From: Recurrent internal tandem duplications of BCOR in clear cell sarcoma of the kidney

Figure 1

(a) View of aligned whole-transcriptome sequencing reads from a single ITD-positive CCSK (347T) demonstrating a marked focal increase in read coverage corresponding to the ITD in exon 15 of BCOR on Xp11.4. Only unpaired reads of discordant mate pairs were used for local realignment. A representation of the ITD within the BCOR gene is shown beneath. The parental segment (P) that is duplicated is depicted in green and the tandem duplicated segment (ITD) is shown in red. (b) Targeted PCR and gel electrophoresis of BCOR exon 15 in samples from four representative male and two female subjects showed the expected wild-type products (288 bp) in the peripheral blood (C) and adjacent normal kidney (N) tissues, and larger products corresponding to the ITDs (87–114 bp) in the primary CCSK tumours (T) and relapsed metastatic tumours (R). Nearly undetectable levels of the wild-type products were observed in tumour samples from males; in females, both ITD-positive and wild-type products were evident. (c) Sanger sequence trace from case 347T showing the immediate sequence context surrounding the proximal genomic breakpoint in BCOR exon 15 (hg19 coordinates, negative strand).
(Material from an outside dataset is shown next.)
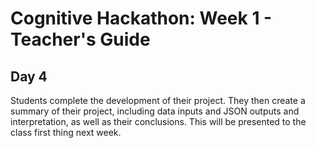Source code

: # Cognitive Hackathon: Week 1 - Teacher's Guide
## Day 4

Students complete the development of their project. They then create a summary of their project, including data inputs and JSON outputs and interpretation, as well as their conclusions. This will be presented to the class first thing next week.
The wild-type genomic sequence around the breakpoint including the termination codon and 3′-UTR are shown above and the parental and duplicated segments of the ITD are below. The proximal breakpoint at the second base of the stop codon (TGA) alters it to a TTA (leucine). (d) Schematic of predicted BCOR protein sequences from ITD-positive CCSKs demonstrating the clustering of all ITDs within the C-terminal PUFD domain. ITD types I–V were numbered based on genomic breakpoints and ITD sequence (Table 1). The BCOR wild-type protein sequence (amino acids (aa) 1,701–1,755) is shown on top with the predicted protein sequence of each ITD-positive case below. Parental segments that have been duplicated are shown in green and the ITDs in red. Novel junctional amino acids (bold black font, underlined) were introduced by the ITDs in cases 385T and 504T. A stretch of 14 residues (aa 1,724–1,737) is common to every ITD type. ANK, ankyrin repeats; BBD, BCL6-binding domain.